● Problem to solve: Rewrite all of the entries below with every "screws" changed to "bolts" and nothing else altered. Leave out the picture lines.

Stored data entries

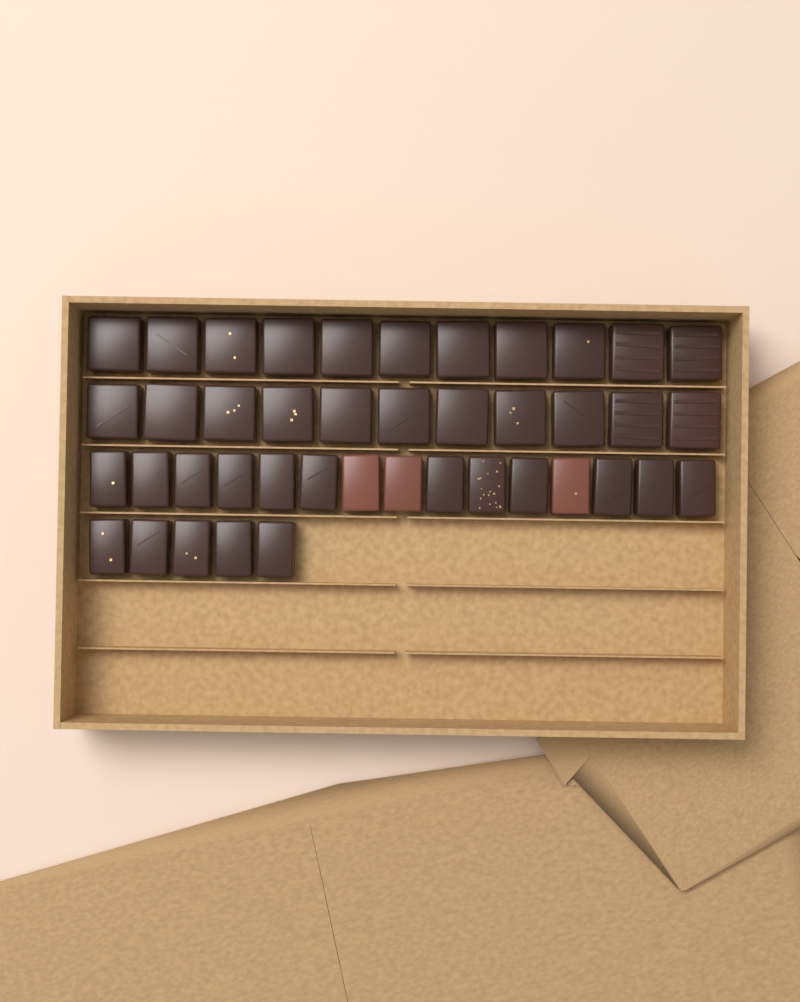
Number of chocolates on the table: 42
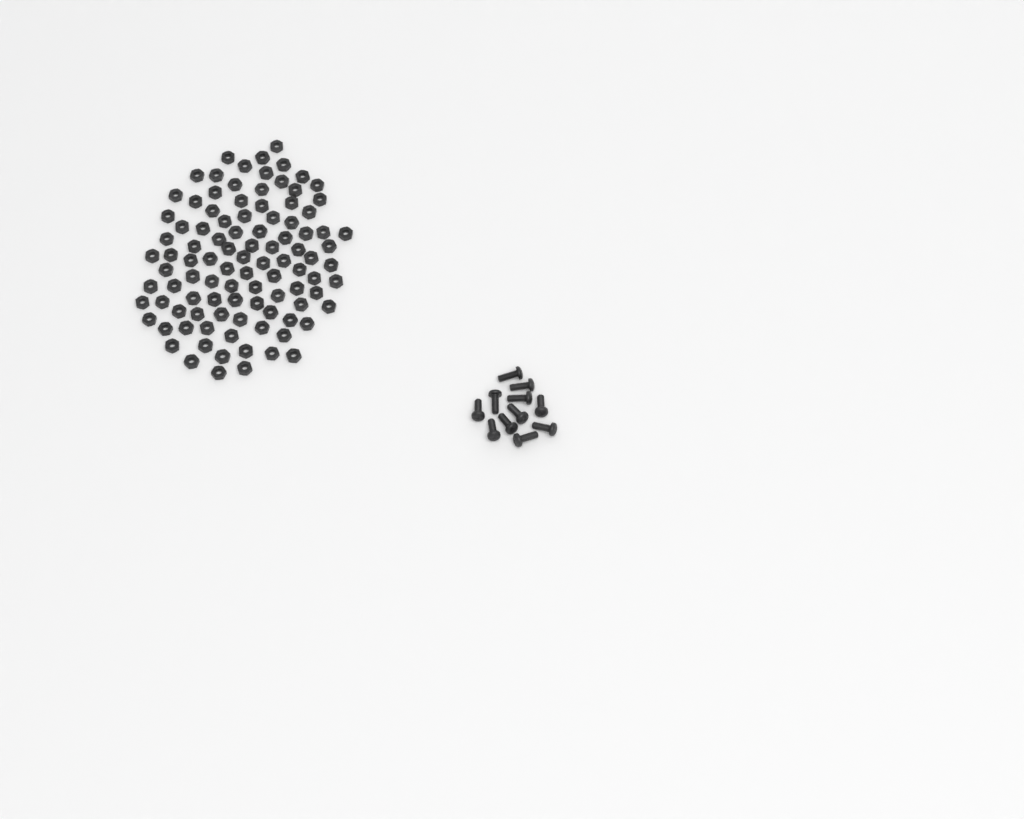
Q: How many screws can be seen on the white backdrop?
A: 11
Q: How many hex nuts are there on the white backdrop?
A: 100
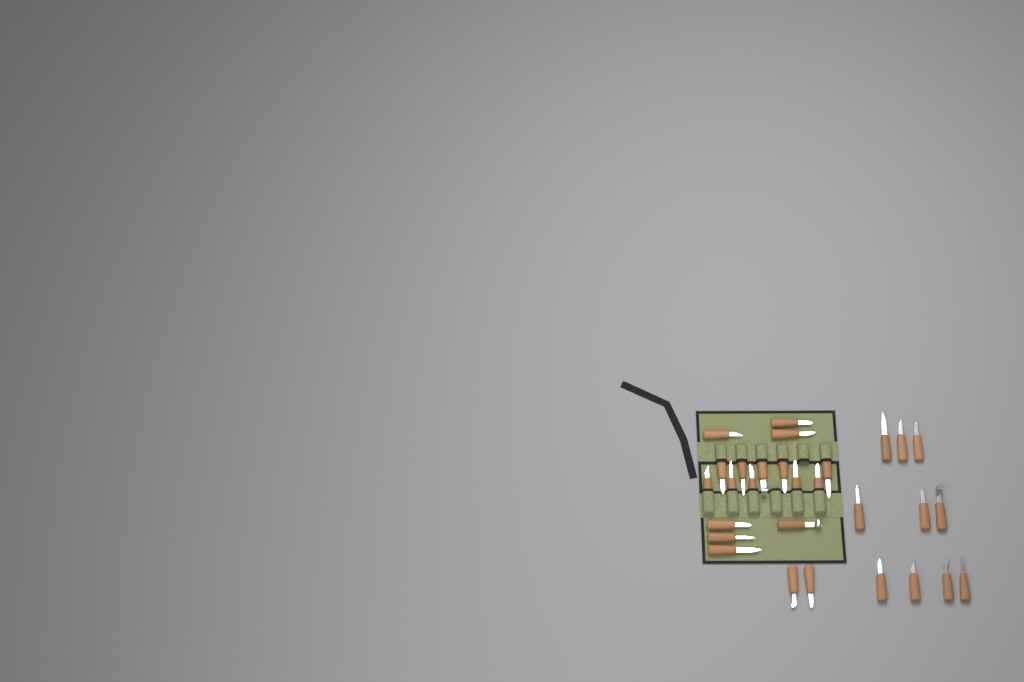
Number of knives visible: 29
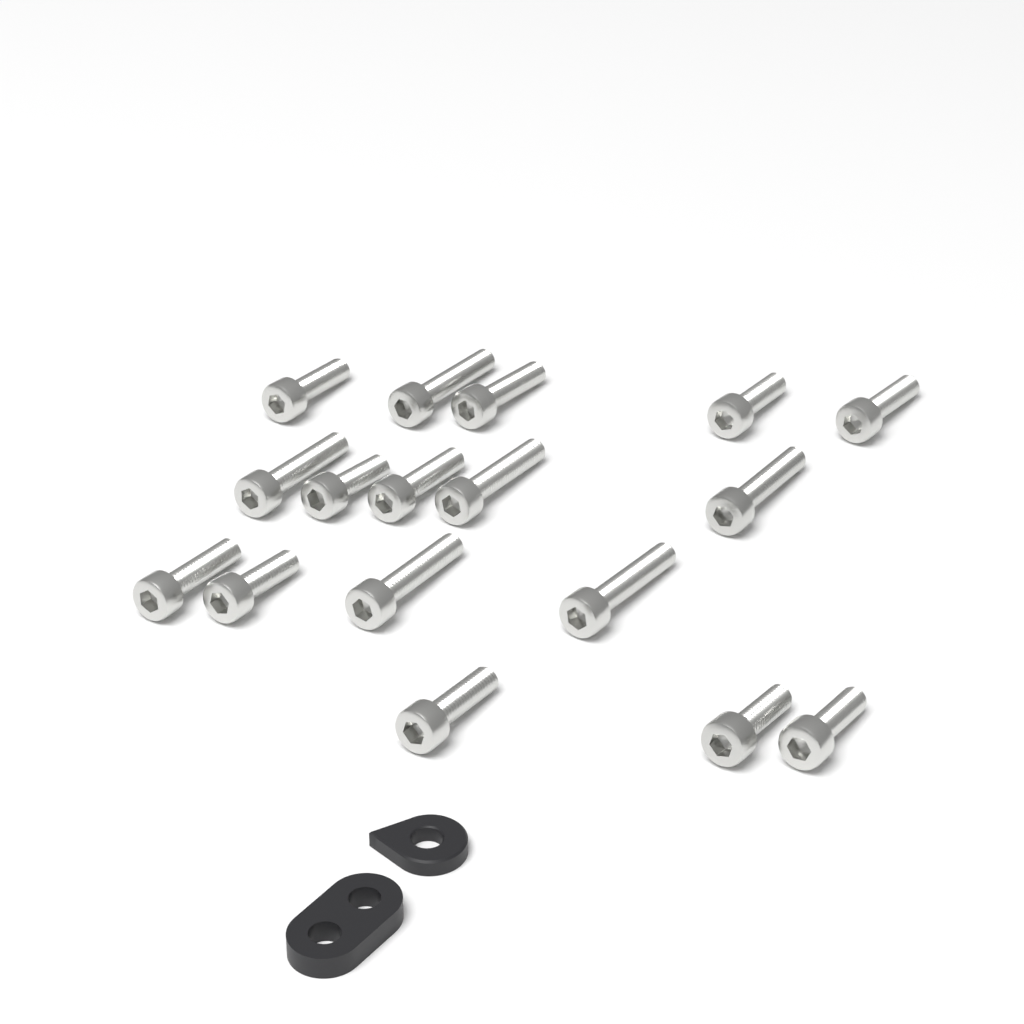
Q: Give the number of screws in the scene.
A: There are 17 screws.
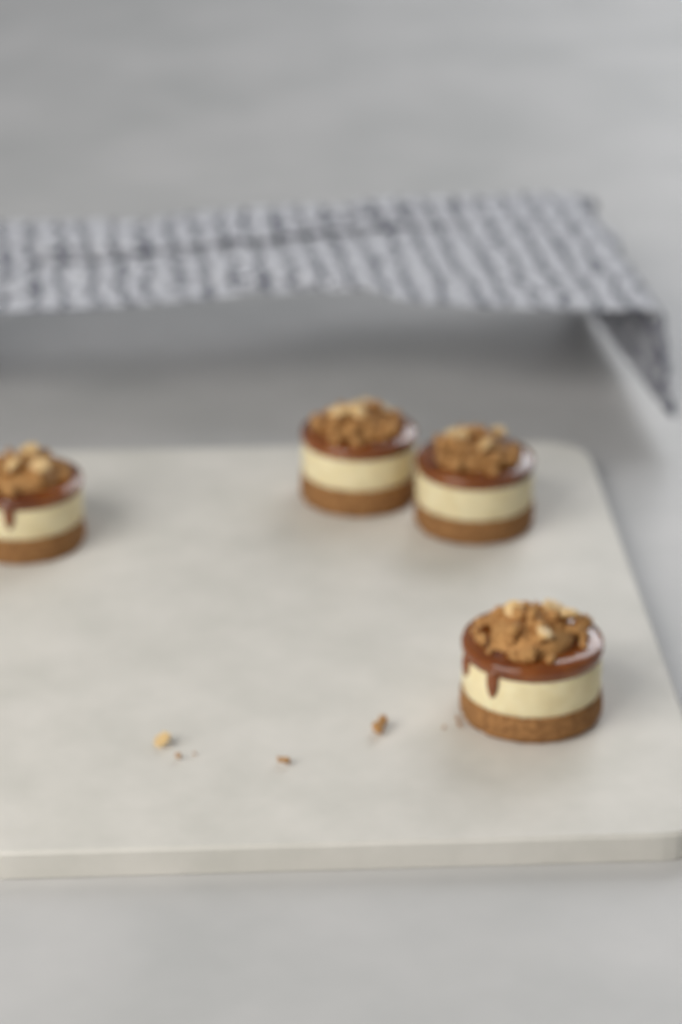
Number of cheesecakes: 4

● Full response:
Number of chocolates on the table: 42
Q: How many bolts can be seen on the white backdrop?
A: 11
Q: How many hex nuts are there on the white backdrop?
A: 100
Number of knives visible: 29
Q: Give the number of bolts in the scene.
A: There are 17 bolts.
Number of cheesecakes: 4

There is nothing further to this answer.